O que parece mais que certo é que estes surtos na Azambuja vão fazer subir o já famoso “R” — o número de reprodução do vírus, ou número médio de contágios por cada pessoa infetada. Este é um indicador fundamental para ter uma perceção de como está a evoluir uma epidemia: se o valor for inferior a 1, a epidemia tende para o seu fim; se for superior a 1, está a crescer.

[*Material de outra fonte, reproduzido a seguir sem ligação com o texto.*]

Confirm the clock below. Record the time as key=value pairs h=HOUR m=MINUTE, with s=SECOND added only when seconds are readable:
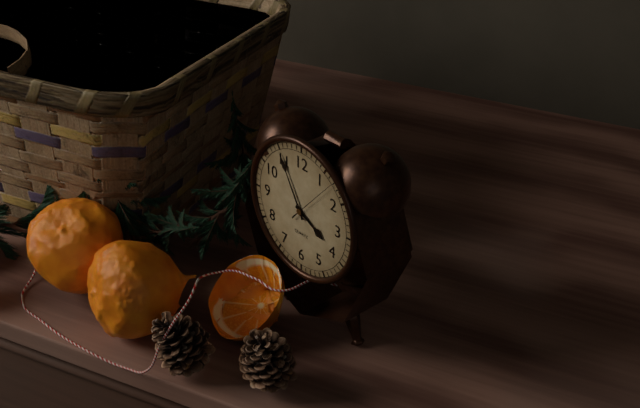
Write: h=3 m=55 s=7
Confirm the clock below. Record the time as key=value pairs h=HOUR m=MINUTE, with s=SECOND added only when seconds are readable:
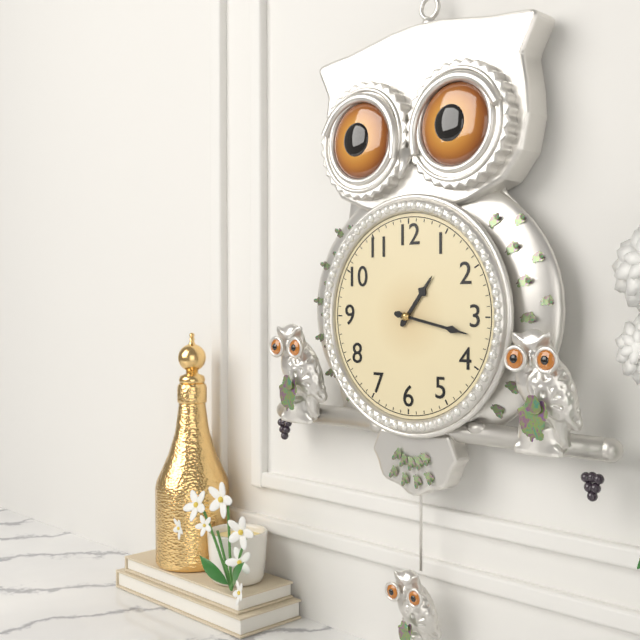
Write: h=1 m=17
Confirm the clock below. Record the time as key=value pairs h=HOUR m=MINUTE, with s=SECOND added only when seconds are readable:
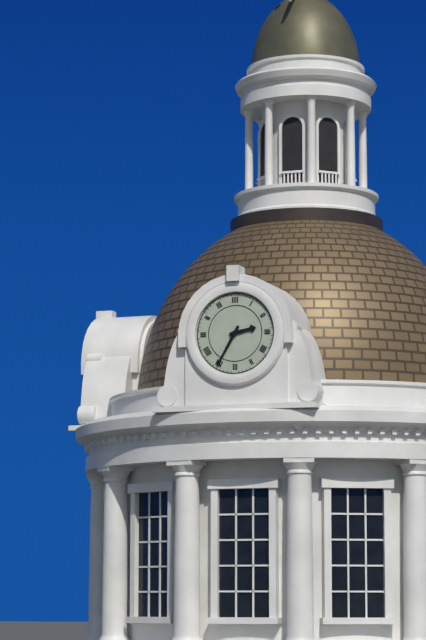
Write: h=2 m=35
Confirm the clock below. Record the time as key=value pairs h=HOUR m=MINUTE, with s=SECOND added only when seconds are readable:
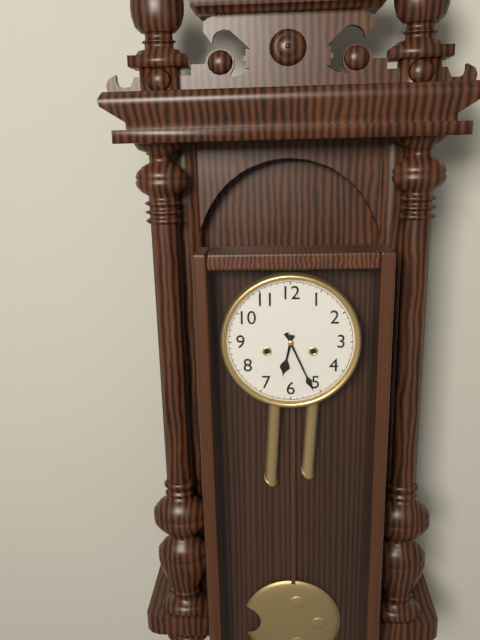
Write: h=6 m=26
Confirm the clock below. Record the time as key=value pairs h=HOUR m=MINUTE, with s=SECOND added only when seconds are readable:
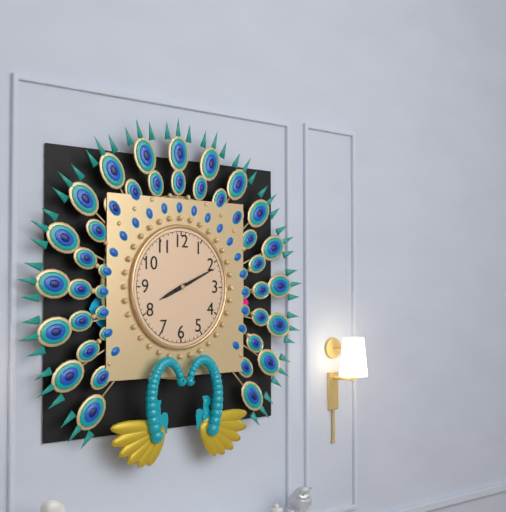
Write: h=8 m=11
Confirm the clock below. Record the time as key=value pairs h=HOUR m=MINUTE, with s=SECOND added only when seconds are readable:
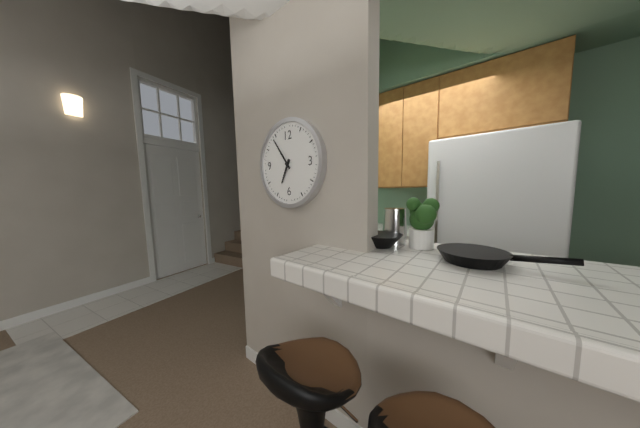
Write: h=6 m=54
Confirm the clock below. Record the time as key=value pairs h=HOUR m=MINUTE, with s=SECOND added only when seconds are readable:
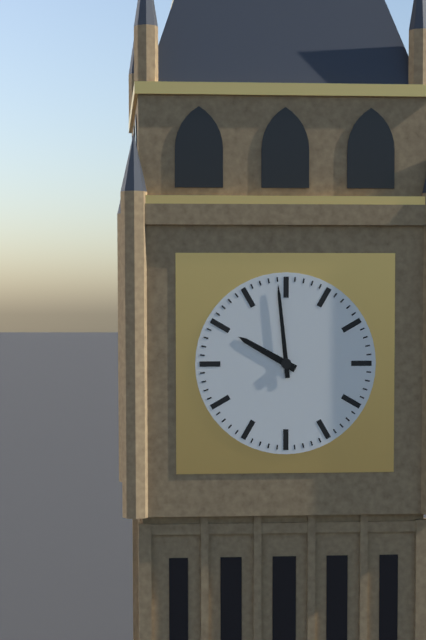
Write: h=9 m=59
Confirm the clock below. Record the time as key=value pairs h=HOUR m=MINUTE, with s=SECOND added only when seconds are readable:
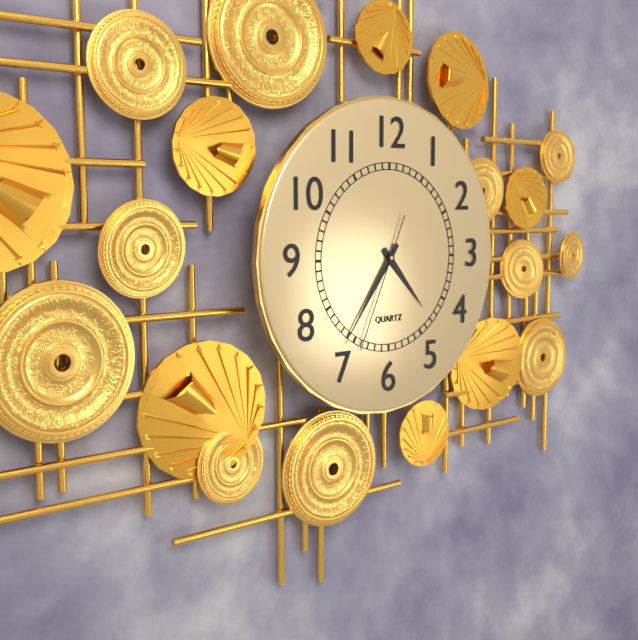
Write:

A diretora-geral da Saúde, Graça Freitas, intervém durante a conferência de imprensa diária sobre o novo coronavírus (covid-19), realizada no Ministério da Saúde, em Lisboa, 18 de maio de 2020. Portugal regista hoje 1.231 mortes relacionadas com a covid-19, mais 13 do que no domingo, e 29.209 infetados, mais 173, segundo o boletim epidemiológico divulgado hoje pela Direção Geral da Saúde (DGS). ANTÓNIO PEDRO SANTOS/POOL/LUSA

A diretora-geral da Saúde, Graça Freitas, reconheceu que o surto na Azambuja influencia de forma excecional as estatísticas da região de Lisboa e Vale do Tejo

ANTÓNIO PEDRO SANTOS/LUSA

O valor do “R” é tão importante que chegou a ser apontado como um dos indicadores decisivos para dar luz verde ao desconfinamento: idealmente, a epidemia estaria controlada quando o “R” fosse reduzido até aos 0,7. O desconfinamento acabaria por começar com o “R” entre os 0,9 e o 1 — o que levou os especialistas a manifestar preocupação com a falta de margem de manobra.

Entretanto, este indicador já teve variações e chegou inclusivamente a ultrapassar o 1 na região de Lisboa e Vale do Tejo. Mas, como os especialistas também têm alertado, o “R” não pode ser o único indicador a ter em atenção para definir o desconfinamento, porque é muito vulnerável à influência de situações isoladas. Foi o que aconteceu, por exemplo, com o caso do hostel em Lisboa onde foram identificados 136 casos positivos de Covid-19. Aí, o facto de um grande número de pessoas ter sido infetado através de uma única cadeia de transmissão, provavelmente por um mesmo “paciente-zero”, fez aumentar o valor do “R” para a região de Lisboa e Vale do Tejo, embora a realidade da região, na generalidade, não tivesse sofrido alterações significativas.